--- Document passage Enclosed Below ---

- Other names: BOR syndrome, Branchiootorenal syndrome
- Branchio-oto-renal syndrome has an autosomal dominant pattern of inheritance.
- Specialty: Medical genetics
- Symptoms: Ear abnormalities
- Causes: Mutations in genes, EYA1, SIX1, and SIX5
- Diagnostic method: Laboratory test results, Physical exam
- Treatment: Branchial fistula may need surgery

= Branchio-oto-renal syndrome =

Genetic disorder of the ears, kidneys, and neck

Branchio-oto-renal syndrome (BOR) is an autosomal dominant genetic disorder involving the kidneys, ears, and neck. It is also known as Melnick-Fraser syndrome.

==Signs and symptoms==
The signs and symptoms of branchio-oto-renal syndrome are consistent with underdeveloped (hypoplastic) or absent kidneys with resultant chronic kidney disease or kidney failure. Ear anomalies include extra openings in front of the ears, called Preauricular sinuses, along with extra pieces of skin in front of the ears (preauricular tags), or further malformation or absence of the outer ear (pinna). Malformation or absence of the middle ear is also possible, individuals can have mild to profound hearing loss. People with BOR may also have cysts or fistulae along the sides of their neck.

--- End of Enclosed Document passage ---
--- The data Enclosed Below ---

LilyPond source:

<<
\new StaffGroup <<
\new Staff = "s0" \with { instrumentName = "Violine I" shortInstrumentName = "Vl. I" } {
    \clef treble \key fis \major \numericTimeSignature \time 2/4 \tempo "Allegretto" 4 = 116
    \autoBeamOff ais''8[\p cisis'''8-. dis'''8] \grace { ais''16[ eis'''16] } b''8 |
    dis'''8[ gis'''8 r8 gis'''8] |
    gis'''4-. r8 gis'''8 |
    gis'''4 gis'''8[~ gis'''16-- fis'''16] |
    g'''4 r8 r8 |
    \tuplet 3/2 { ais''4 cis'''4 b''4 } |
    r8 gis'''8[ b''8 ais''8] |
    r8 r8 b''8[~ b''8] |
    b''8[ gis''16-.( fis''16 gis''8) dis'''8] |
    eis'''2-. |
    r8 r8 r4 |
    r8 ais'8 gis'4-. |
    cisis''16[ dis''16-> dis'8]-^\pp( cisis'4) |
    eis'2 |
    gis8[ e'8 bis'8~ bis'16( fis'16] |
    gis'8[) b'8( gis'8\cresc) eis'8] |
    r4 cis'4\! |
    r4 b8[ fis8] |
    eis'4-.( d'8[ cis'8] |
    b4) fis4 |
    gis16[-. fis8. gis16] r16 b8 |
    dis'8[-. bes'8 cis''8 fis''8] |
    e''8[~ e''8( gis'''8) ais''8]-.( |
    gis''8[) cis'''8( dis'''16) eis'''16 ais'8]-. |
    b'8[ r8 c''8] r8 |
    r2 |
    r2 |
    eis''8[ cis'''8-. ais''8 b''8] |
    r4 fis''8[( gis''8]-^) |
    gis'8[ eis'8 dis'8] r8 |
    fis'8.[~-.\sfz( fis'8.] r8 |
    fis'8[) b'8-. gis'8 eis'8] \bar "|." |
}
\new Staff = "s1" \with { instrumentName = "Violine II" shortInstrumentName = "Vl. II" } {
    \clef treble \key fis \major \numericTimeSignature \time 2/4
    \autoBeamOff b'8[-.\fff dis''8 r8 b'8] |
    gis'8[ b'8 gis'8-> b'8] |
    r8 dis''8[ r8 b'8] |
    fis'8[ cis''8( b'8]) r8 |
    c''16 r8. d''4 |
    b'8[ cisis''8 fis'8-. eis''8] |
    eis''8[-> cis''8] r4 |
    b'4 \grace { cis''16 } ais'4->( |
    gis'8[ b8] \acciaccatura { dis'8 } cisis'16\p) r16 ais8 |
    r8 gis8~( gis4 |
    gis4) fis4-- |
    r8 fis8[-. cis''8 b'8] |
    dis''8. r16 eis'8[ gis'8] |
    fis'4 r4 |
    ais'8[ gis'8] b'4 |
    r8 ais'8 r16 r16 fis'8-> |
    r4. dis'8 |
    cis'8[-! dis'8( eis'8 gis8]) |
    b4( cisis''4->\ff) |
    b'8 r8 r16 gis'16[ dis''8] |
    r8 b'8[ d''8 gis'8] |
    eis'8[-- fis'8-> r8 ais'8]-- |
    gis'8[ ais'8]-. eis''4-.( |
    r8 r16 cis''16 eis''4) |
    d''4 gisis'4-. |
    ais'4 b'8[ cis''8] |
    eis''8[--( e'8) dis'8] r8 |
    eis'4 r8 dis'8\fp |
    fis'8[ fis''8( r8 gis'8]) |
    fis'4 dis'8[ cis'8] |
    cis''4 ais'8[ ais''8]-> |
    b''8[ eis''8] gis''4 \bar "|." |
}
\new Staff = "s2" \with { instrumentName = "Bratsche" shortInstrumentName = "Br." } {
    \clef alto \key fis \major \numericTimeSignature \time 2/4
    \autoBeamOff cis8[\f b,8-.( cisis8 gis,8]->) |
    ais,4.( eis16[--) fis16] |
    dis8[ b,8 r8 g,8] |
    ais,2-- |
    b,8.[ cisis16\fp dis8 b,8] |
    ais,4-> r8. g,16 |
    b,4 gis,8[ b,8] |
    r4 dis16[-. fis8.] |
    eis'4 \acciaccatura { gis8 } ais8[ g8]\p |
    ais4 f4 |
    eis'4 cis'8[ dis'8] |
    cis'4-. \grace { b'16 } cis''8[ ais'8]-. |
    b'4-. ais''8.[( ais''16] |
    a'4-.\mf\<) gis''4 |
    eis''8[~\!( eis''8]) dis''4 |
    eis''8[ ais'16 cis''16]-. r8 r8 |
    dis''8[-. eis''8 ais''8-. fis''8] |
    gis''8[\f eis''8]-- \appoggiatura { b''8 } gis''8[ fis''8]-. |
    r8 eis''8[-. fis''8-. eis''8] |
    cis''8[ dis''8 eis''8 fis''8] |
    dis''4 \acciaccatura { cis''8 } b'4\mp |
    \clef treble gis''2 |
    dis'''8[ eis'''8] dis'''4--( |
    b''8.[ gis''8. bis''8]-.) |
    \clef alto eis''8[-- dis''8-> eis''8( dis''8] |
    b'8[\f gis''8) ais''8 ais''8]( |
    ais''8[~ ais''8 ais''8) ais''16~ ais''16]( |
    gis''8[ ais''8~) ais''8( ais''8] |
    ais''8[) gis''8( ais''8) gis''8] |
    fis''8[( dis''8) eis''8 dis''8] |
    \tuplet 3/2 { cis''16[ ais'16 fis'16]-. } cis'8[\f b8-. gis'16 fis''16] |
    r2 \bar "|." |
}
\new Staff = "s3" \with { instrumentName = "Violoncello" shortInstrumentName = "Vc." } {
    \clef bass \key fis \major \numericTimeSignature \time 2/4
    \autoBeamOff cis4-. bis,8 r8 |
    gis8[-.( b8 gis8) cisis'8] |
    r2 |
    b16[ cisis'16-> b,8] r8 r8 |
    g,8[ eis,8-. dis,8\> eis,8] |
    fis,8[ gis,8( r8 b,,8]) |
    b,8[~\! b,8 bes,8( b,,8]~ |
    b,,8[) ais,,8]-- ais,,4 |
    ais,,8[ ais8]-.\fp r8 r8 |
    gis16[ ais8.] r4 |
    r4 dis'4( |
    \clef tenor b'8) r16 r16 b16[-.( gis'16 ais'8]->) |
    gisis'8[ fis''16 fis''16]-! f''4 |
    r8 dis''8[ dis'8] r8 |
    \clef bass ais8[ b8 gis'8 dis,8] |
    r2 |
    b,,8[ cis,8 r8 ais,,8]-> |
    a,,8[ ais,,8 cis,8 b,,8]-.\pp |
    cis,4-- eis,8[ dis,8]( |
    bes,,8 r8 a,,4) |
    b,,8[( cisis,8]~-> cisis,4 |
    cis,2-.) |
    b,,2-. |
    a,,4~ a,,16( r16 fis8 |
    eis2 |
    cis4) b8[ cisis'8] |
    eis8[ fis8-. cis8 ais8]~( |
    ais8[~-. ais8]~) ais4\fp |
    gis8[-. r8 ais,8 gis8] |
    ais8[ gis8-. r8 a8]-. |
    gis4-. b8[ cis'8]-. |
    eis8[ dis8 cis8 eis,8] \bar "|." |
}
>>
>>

--- End of Enclosed The data ---

■ **What is being asked**: In the text on branchio-oto-renal syndrome, which genes are listed as having mutations that cause the disorder?

■ **Task output**: EYA1, SIX1, and SIX5